_ARBEITSAUFTRAG_
Suchen Sie in der folgenden Auflistung alle Zeilen heraus, in denen das Wort „zdrowiu“ vorkommt, und schreiben Sie diese Zeilen ab.
##########
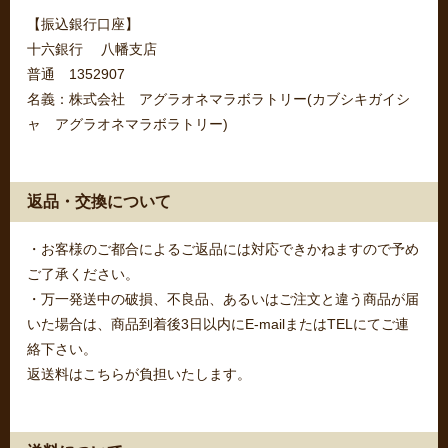
【振込銀行口座】
十六銀行 八幡支店
普通 1352907
名義：株式会社 アグラオネマラボラトリー(カブシキガイシ
ャ アグラオネマラボラトリー)
返品・交換について
・お客様のご都合によるご返品には対応できかねますので予め
ご了承ください。
・万一発送中の破損、不良品、あるいはご注文と違う商品が届
いた場合は、商品到着後3日以内にE-mailまたはTELにてご連
絡下さい。
返送料はこちらが負担いたします。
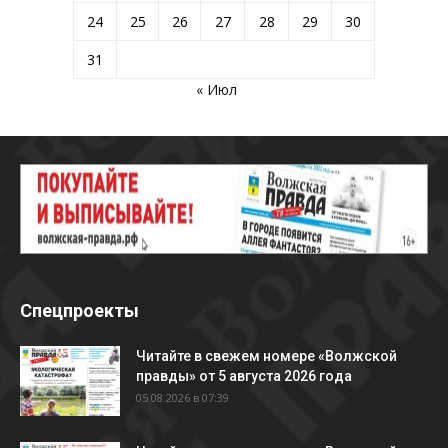
24
25
26
27
28
29
30
31
« Июл
Спецпроекты
Читайте в свежем номере «Волжской
правды» от 5 августа 2026 года
05.08.2026 в 07:39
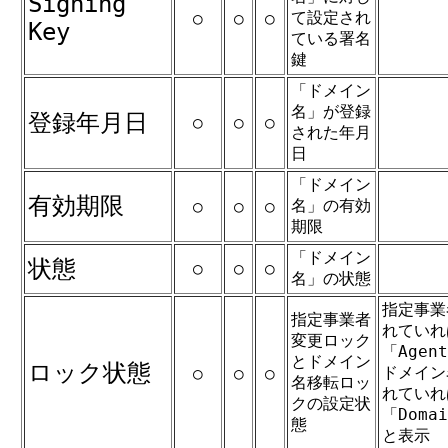
Signing
て設定され
○
○
○
Key
ている署名
鍵
「ドメイン
名」が登録
登録年月日
○
○
○
された年月
日
「ドメイン
有効期限
名」の有効
○
○
○
期限
「ドメイン
状態
○
○
○
名」の状態
指定事業
指定事業者
れていれ
変更ロック
「Agent
とドメイン
ロック状態
ドメイン
○
○
○
名移転ロッ
れていれ
クの設定状
「Domai
態
と表示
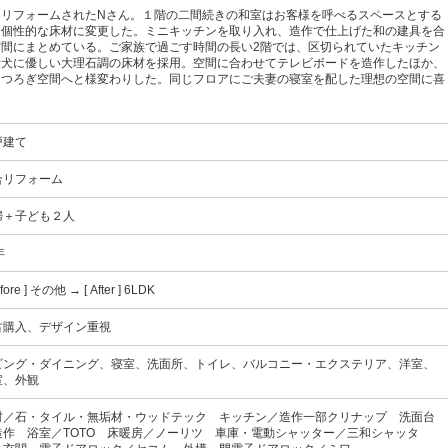
リフォームされたNさん。１階の二間続きの和室はお客様を呼べるスペースとする
る個性的な床材に変更した。ミニキッチンを取り入れ、造作で仕上げた和の建具を合
間にまとめている。ご家族で過ごす時間の長い2階では、区切られていたキッチン
愛犬に優しい大理石調の床材を採用。空間に合わせてテレビボードを造作したほか、
くつろぎ空間へと様変わりした。同じフロアにご夫妻の寝室を配した理想の空間に喜
戸建て
合リフォーム
婦＋子ども２人
年
efore ] その他 → [ After ] 6LDK
古購入、デザイン重視
ビング・ダイニング、寝室、洗面所、トイレ、バルコニー・エクステリア、洋室、
室、外観
材／石・タイル・無垢材・ウッドテック キッチン／造作一部クリナップ 洗面台
造作 浴室／TOTO 床暖房／ノーリツ 車庫・電動シャッター／三和シャッタ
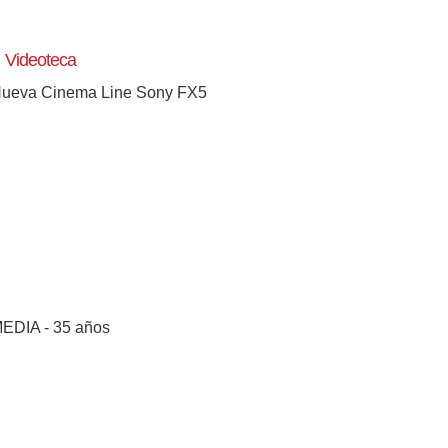
Videoteca
ueva Cinema Line Sony FX5
EDIA - 35 años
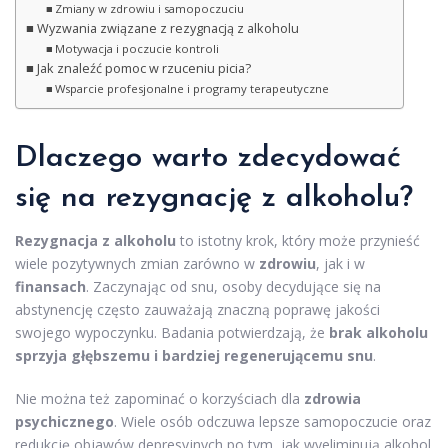
Zmiany w zdrowiu i samopoczuciu
Wyzwania związane z rezygnacją z alkoholu
Motywacja i poczucie kontroli
Jak znaleźć pomoc w rzuceniu picia?
Wsparcie profesjonalne i programy terapeutyczne
Dlaczego warto zdecydować
się na rezygnację z alkoholu?
Rezygnacja z alkoholu
to istotny krok, który może przynieść
wiele pozytywnych zmian zarówno w
zdrowiu
, jak i w
finansach
. Zaczynając od snu, osoby decydujące się na
abstynencję często zauważają znaczną poprawę jakości
swojego wypoczynku. Badania potwierdzają, że
brak alkoholu
sprzyja głębszemu i bardziej regenerującemu snu
.
Nie można też zapominać o korzyściach dla
zdrowia
psychicznego
. Wiele osób odczuwa lepsze samopoczucie oraz
redukcję objawów depresyjnych po tym, jak wyeliminują alkohol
##########
_LÖSUNG_
Zmiany w zdrowiu i samopoczuciu
zdrowiu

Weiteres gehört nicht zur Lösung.